_TEXT SEGMENT_

+---+

Pages and frames are the same size, so any page of virtual memory can be loaded into (stored) in any physical frame of RAM.
A process’s pages do not need to be stored in contiguous RAM frames (at a sequence of addresses all next to one another in RAM).
Not every page of virtual address space needs to be loaded into RAM for a process to run.

Figure 5 shows an example of how pages from a process’s virtual address space may map to frames of physical RAM.

virtual memory pages map into physical RAM frames

Figure 5. Paged virtual memory. Individual pages of a process’s virtual address space are stored in RAM frames. Any page of virtual address space can be loaded into (stored at) any frame of physical memory. In this example, P1’s virtual page 1000 is stored in physical frame 100, and its page 500 resides in frame 513. P2’s virtual page 1000 is stored in physical frame 880, and its page 230 resides in frame 102.

Virtual and Physical Addresses in Paged Systems

Paged virtual memory systems divide the bits of a virtual address into two parts: the high-order bits specify the page number on which the virtual address is stored, and the low-order bits correspond to the byte offset within the page (which byte from the top of the page corresponds to the address).

+---+

_DATA RECORDS_
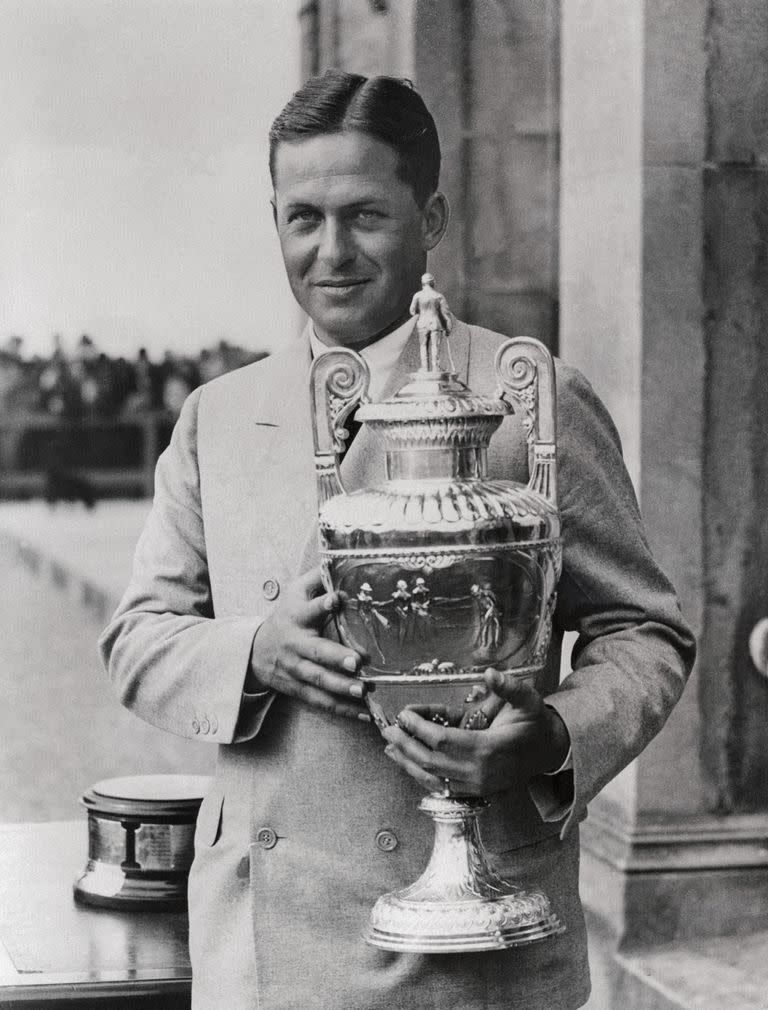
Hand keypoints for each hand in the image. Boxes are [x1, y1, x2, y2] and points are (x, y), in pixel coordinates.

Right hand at [247, 569, 367, 720]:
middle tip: (357, 662)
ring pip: (319, 682)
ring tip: (363, 691)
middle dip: (336, 658)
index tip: (336, 599)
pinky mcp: (300, 689)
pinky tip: (365, 713)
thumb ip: (317, 578)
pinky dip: (343, 710)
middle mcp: (297, 645)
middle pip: (316, 653)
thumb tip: (338, 558)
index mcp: (298, 618)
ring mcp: (297, 670)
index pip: (309, 609)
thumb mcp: (295, 591)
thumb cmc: (286, 616)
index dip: (322, 604)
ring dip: (341, 688)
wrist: (255, 651)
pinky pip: (322, 702)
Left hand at [381, 669, 568, 795]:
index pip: (442, 740)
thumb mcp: (527, 699)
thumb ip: (508, 687)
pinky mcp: (474, 792)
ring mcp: (475, 786)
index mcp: (488, 749)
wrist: (548, 752)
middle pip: (430, 761)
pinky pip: (440, 787)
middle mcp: (478, 773)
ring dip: (407, 762)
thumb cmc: (534, 724)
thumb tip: (490, 674)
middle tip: (386, 728)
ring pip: (432, 778)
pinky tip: (406, 763)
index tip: (404, 713)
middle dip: (405, 744)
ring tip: (388, 746)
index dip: (419, 727)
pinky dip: (420, 775)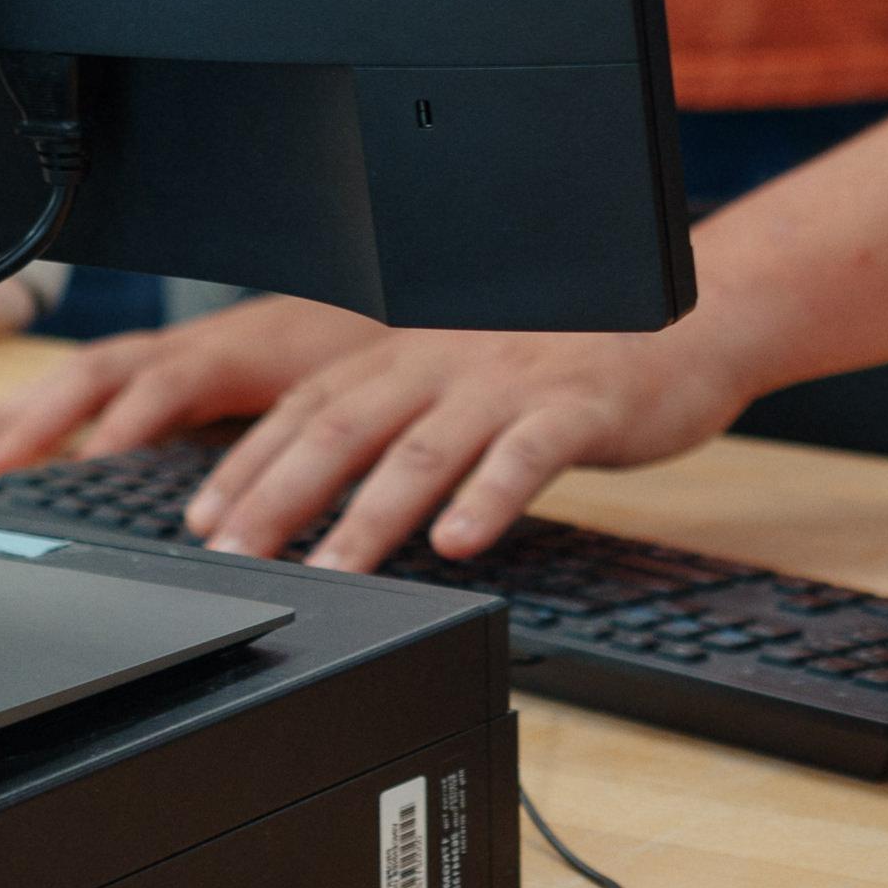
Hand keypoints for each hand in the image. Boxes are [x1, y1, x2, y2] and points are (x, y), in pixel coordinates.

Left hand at [0, 298, 752, 567]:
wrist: (686, 316)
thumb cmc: (566, 360)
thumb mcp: (466, 376)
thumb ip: (397, 416)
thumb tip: (315, 479)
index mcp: (409, 352)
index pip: (308, 405)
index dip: (248, 463)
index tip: (202, 522)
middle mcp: (446, 360)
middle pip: (345, 426)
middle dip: (279, 493)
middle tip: (231, 556)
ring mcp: (510, 382)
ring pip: (424, 448)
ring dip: (370, 515)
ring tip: (331, 571)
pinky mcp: (578, 407)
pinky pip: (526, 456)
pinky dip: (487, 498)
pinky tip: (459, 542)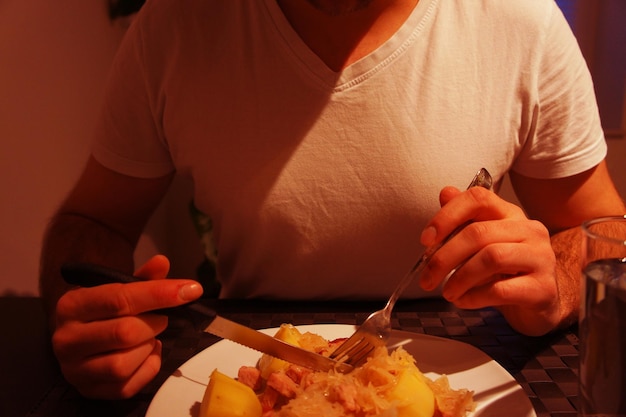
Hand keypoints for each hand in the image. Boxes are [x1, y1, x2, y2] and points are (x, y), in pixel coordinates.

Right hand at [51, 255, 202, 398]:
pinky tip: (146, 354)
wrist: (79, 338)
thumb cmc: (103, 311)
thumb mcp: (118, 289)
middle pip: (124, 333)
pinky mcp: (89, 390)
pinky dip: (147, 369)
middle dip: (154, 323)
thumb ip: (143, 278)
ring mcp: (75, 369)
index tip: (190, 290)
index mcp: (72, 305)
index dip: (159, 293)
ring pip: (122, 364)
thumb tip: (162, 263)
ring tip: (150, 337)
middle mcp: (66, 339)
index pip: (120, 298)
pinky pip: (127, 386)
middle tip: (161, 318)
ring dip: (147, 348)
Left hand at [419, 186, 559, 335]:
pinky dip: (474, 297)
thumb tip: (445, 193)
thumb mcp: (481, 245)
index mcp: (510, 214)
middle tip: (426, 279)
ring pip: (491, 258)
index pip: (478, 198)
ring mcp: (541, 258)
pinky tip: (463, 301)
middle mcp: (530, 230)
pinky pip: (501, 289)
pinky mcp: (543, 288)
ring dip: (459, 278)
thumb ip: (463, 221)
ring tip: (447, 292)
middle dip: (444, 258)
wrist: (541, 303)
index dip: (447, 216)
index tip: (425, 239)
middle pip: (478, 233)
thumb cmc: (505, 271)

+---+

_TASKS TO COMPLETE_
[1] Using the passage on paged virtual memory, decide whether each statement agrees with it: (a) pages and frames are the same size; (b) a process's pages must occupy contiguous RAM frames; (c) P2's virtual page 230 resides in physical frame 102. Give yes or no for each, along with the exact words that settle it.
[2] List every pairing of a virtual page with a physical frame that the Figure 5 caption in the paged virtual memory passage gives, including the process each page belongs to.
[3] Please carry the passage on paged virtual memory forward from its last sentence, the one on splitting a virtual address into high-order and low-order bits.

_RESULTS IN ORDER_
[1]
(a) Yes: "Pages and frames are the same size"
(b) No: "A process’s pages do not need to be stored in contiguous RAM frames"
(c) Yes: "its page 230 resides in frame 102"

[2]
- P1, virtual page 1000 → physical frame 100
- P1, virtual page 500 → frame 513
- P2, virtual page 1000 → physical frame 880
- P2, virtual page 230 → frame 102

[3]
Similarly, paging systems divide physical addresses into two parts: the high-order bits specify the frame number of physical memory, and the low-order bits specify the byte offset within the frame. Because frames and pages are the same size, the byte offset bits in a virtual address are identical to the byte offset bits in its translated physical address. Virtual addresses differ from their translated physical addresses in their high-order bits, which specify the virtual page number and physical frame number.

Figure 6. The address bits in virtual and physical addresses

For example, consider a (very tiny) system with 16-bit virtual addresses, 14-bit physical addresses, and 8-byte pages. Because the page size is eight bytes, the low-order three bits of physical and virtual addresses define the byte offset into a page or frame — three bits can encode eight distinct byte offset values, 0-7 (2³ is 8). This leaves the high-order 13 bits of the virtual address for specifying the page number and the high-order 11 bits of the physical address for specifying frame number, as shown in the example in Figure 7.

Figure 7. Virtual and physical address bit divisions in an example system with 16-bit virtual addresses, 14-bit physical addresses, and a page size of 8 bytes.

In the example in Figure 7, virtual address 43357 (in decimal) has a byte offset of 5 (0b101 in binary), the low-order 3 bits of the address, and a page number of 5419 (0b1010100101011), the high-order 13 bits of the address. This means that the virtual address is at byte 5 from the top of page 5419.

If this page of virtual memory is loaded into frame 43 (0b00000101011) of physical memory, then its physical address is 349 (0b00000101011101), where the low-order 3 bits (0b101) specify the byte offset, and the high-order 11 bits (0b00000101011) specify the frame number. This means that the physical address is at byte 5 from the top of frame 43 of RAM.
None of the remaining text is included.